I lined up at the start line as close to the front as possible, I easily picked out some of girls who looked liked they would be the fastest runners. I decided I should get behind them since the first 800m would be into the wind and I could use someone fast blocking it for me.

The horn blew and 3 seconds later I crossed the start line. We were off. Ah-and there was Papa cheering me on! At first I was stuck behind some slower runners as I watched several of the faster girls take off. No worries, I knew I would not slow down, so I could still catch them. At the end of 1K I was running with about 5 other girls and still feeling good. I started to push the pace and by 2km the other girls had fallen back. At 2.5km I ran past the second place female. The rest of the run my confidence was high as I had people shouting out “first place woman! go go!” ...apparently they either missed the actual first place Kenyan female because she was running too fast...or....well....not sure ;)
500m away from the finish line I could tell that the third place woman was close behind me. I was feeling quite hungry at this point and the emptiness of my stomach was actually causing me to cramp a bit. I though to myself “mind over matter” - a phrase my swim coach would say constantly during hard sets in the pool - and pushed myself to the finish line only 3 seconds in front of the third place girl. Ran right into the arms of my biggest fans, my parents, and waited for my husband to cross the finish line.

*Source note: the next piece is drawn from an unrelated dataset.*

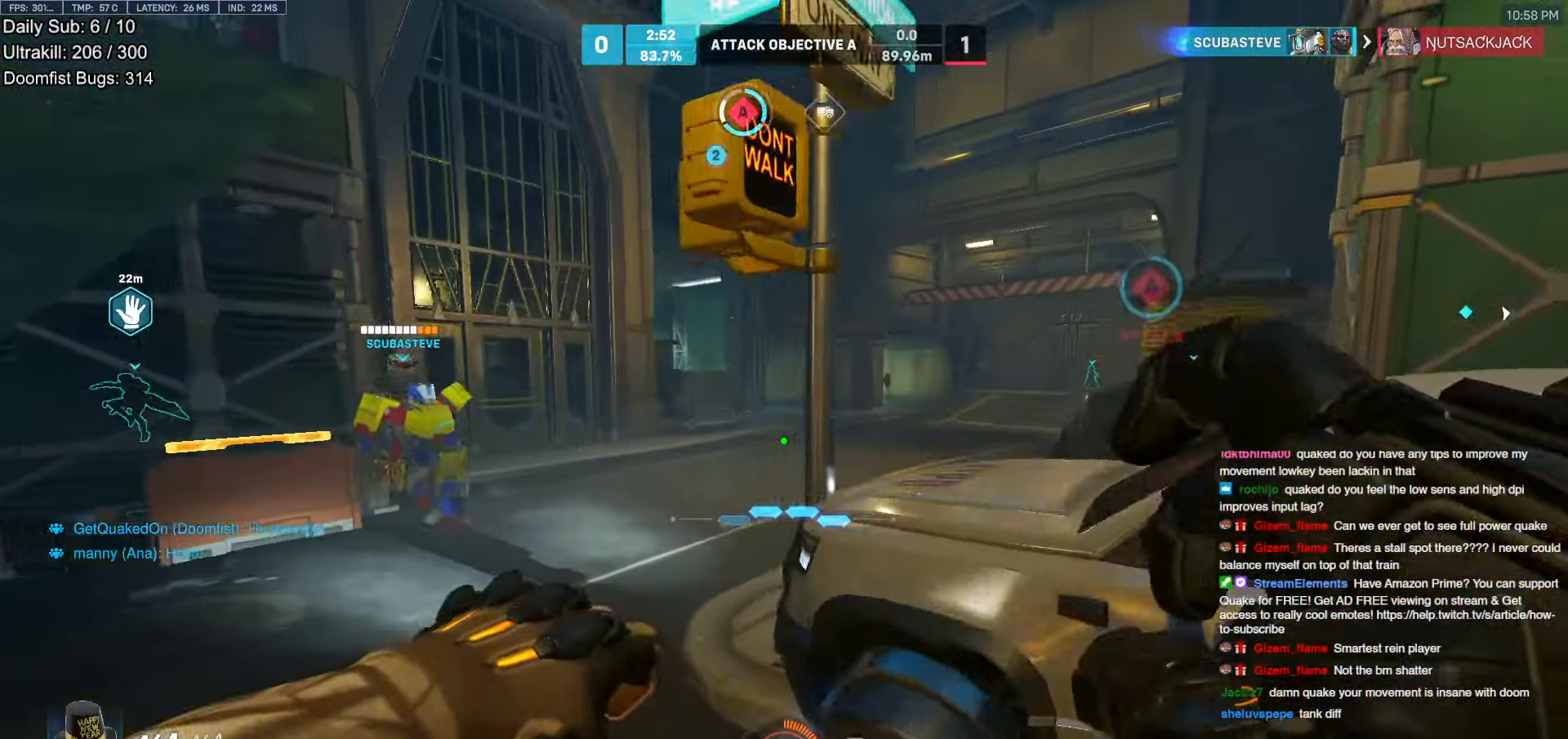
{"keys": ["a", "w"], "mouse": [], "events": [[17, "a", "up"], [150, "a", "down"]]}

My first race of 2011 was a success - my first race as a Bharadwaj, my best 5K time ever of 19:24 and the best part, I got to do it with Rikki :)

Sunday, February 20, 2011

Winter Training

Today ended my first week training full-time! Yes, I have started working only part-time at Sick Kids so that I can focus more on training for this summer and getting ready to go back to school in the fall. It has been an exhausting week, but totally worth it. I spent almost every day on the computrainer and already I feel stronger on the bike! 250 Watts wasn’t as bad as it was last week! I also hit a new MAX power of 525 Watts.

This past week I have also realized that I can spend more time recovering from workouts. This has proved to be amazingly beneficial and I cannot stress how important it is to actively recover from workouts. Just lazing on the coach isn’t the way to do it - this can actually cause the muscles to stiffen up even worse. A few things that I have done to aide my recovery are stretching, using the foam roller (which can be a supplement to massage and way cheaper!), taking baths, hot/cold therapy, All these activities help to stimulate blood flow to the areas that need it, flushing out the toxins and providing the muscles the nutrients they need to repair themselves.